Osman Yıldırım'ın gizli tanık olarak dinleneceğini ifade eden Küçük, şöyle devam etti:
''35 sene vatana
hizmet vermiş
Veli Küçük'ün sözleri düşünülecek, Osman Yıldırım'ın sözleri geçerli olacak. Size bir sanık olarak değil, kabul ederseniz bir kardeşiniz olarak tavsiyede bulunacağım. Gizli tanıkların ifadesi sırasında eşlerinizi, çocuklarınızı da duruşmaya getirin. Burada nasıl bir yargılama yapıldığını görsünler. O utançla kendinizi Boğaz Köprüsü'nden atarsınız.''
Susurluk kazasına da değinen Küçük, Sedat Bucak'ı kardeşi gibi gördüğünü, onun için canını bile verebileceğini dile getirdi.
Susurluk kazasıyla beraber kendisinin konuşulmaya başlandığını anlatan Küçük, kaza yapan arabadaki silahların emniyete ait olduğunu, ancak bu konunun ordunun üzerine yıkıldığını savundu.
Alparslan Arslan ile hiçbir diyaloğu olmadığını ifade eden Küçük, ''Ortada hiçbir şey yokken 1000 gündür buradayım. Bir görüşmem olsaydı idamı geri getirirlerdi hemen'' dedi.
-OSMAN YILDIRIM'IN ŞEMASI-
Dosyadaki ''
Ergenekon'' şeması sayısının ikiye çıktığını belirten Küçük, ''
Tuncay Güney şeması vardı. Şimdi Osman şeması var. Ondan da yargılanacağız şimdi. Şemada bazı kişilerin üstü kapatıldı. Basında sizinle ilgili (Mahkeme Heyeti Başkanı Köksal
Şengün) bir şey çıkınca haklı tepkinizi verdiniz. 'Torunum oldu' dediniz. Benimkiler kelaynak yavrusu değil. Benim itibarım var, onurum var'' şeklinde konuştu.
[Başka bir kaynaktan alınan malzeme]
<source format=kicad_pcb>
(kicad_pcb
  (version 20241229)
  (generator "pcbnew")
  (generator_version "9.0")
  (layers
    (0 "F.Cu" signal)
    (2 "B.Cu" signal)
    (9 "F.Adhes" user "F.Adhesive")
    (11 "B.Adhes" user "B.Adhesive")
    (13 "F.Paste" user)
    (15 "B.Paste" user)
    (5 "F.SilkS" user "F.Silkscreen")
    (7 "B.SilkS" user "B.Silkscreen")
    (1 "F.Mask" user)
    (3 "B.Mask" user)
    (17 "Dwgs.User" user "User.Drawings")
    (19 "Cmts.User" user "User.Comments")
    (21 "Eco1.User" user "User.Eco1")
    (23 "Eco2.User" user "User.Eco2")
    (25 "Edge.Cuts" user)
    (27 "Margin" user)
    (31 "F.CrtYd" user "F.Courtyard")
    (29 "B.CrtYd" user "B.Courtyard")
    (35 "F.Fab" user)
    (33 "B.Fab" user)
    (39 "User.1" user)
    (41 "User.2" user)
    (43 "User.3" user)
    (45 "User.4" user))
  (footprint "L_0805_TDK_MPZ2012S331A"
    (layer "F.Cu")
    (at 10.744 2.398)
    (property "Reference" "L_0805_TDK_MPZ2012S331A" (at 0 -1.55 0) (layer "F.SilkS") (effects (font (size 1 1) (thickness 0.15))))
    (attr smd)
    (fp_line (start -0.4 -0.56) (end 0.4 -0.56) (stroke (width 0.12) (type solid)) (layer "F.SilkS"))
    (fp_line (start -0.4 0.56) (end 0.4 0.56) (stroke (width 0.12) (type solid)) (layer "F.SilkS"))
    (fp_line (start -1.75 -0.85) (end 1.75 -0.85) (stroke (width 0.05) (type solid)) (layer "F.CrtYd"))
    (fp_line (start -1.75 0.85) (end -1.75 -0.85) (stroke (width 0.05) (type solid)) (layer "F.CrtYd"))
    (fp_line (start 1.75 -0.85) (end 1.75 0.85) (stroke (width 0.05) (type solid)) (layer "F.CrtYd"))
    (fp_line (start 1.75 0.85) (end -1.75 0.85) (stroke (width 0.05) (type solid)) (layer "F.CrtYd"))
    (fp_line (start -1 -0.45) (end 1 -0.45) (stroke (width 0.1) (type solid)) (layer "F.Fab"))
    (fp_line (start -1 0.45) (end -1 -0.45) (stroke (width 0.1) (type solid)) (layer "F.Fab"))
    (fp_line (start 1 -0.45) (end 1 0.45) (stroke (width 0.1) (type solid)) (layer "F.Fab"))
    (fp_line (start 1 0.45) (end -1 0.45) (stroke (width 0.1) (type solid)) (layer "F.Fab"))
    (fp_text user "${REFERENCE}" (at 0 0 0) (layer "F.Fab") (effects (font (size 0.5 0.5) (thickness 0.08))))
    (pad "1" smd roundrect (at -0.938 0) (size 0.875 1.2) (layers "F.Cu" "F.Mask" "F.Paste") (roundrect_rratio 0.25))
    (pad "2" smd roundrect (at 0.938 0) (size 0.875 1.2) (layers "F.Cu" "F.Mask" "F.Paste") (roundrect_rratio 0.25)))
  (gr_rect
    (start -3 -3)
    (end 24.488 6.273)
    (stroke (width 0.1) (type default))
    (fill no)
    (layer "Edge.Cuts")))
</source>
Küçük, Osman Yıldırım'ın bugünkü listesini gördükten sonra söyleyecek bir şeyi kalmadığını ifade etti.
Tutuklu sanık
Muzaffer Tekin de Amasya Cezaevinde yatan Erhan Özen'in ifadesini eleştirerek, Üzeyir Garih'in öldürülmesi,
Devrimci Karargah Örgütü, Hrant Dink'in öldürülmesi,
Kafes davası ile irtibatlandırılmaya çalışıldığını savundu. Tekin, ''Bundan sonra benden ifade alamazlar'' dedi.
-DOĞU PERİNÇEK-
Tutuklu sanık
İşçi Partisi (İP) Genel Başkanı
Doğu Perinçek de
mahkemenin talebi üzerine
Jandarma Genel Komutanlığından, sanıklardan elde edilen
belgelere ilişkin
rapor gönderildiğini belirterek, rapora konu belgelerin ''Ergenekon'' belgeleri diye suç isnadına neden olan belgeler olduğunu ifade etti.
''Bu rapor davayı kökünden halletmiştir'' diyen Perinçek, raporda belgelerin 4 gruba ayrıldığını, birincisinin, İP'in
organ kararlarının yer aldığı 2 belge olduğunu ifade etti.
Perinçek, ''Bunlar, 'Devletin yeniden yapılandırılması ile Türk ve Kürdü birlikte örgütleme programı'. Jandarma Genel Komutanlığı diyor ki; 'Bu belgeler diğerlerinden tamamen farklıdır. PDF formatında hazırlanmıştır. Yani, belgeden taranmıştır. Üzerinde oynayamazsın'. İşçi Partisine ait iki belge, biri
başkanlık kurulu kararıdır ve yayınlanmıştır. Bu belgeler İP tarafından tüm basına, devlet kurumlarına gönderilmiştir'' diye konuştu.
Bu raporun, kendi söylediklerini doğruladığını belirten Perinçek, dördüncü grupta yer alan 50 belgeyi ise bu davanın tutuksuz sanıklarından Ümit Oğuztan'ın 2003 yılı
Aralık ayında 880 sayfada toplayıp kitap haline getirdiğini, bir internet sitesinde de yayınladığını kaydetti.
Perinçek, bu belgelerin
Tuncay Güney ve Ümit Oğuztan tarafından hazırlandığını öne sürdü.
Duruşma, taleplerin alınmasıyla devam ediyor.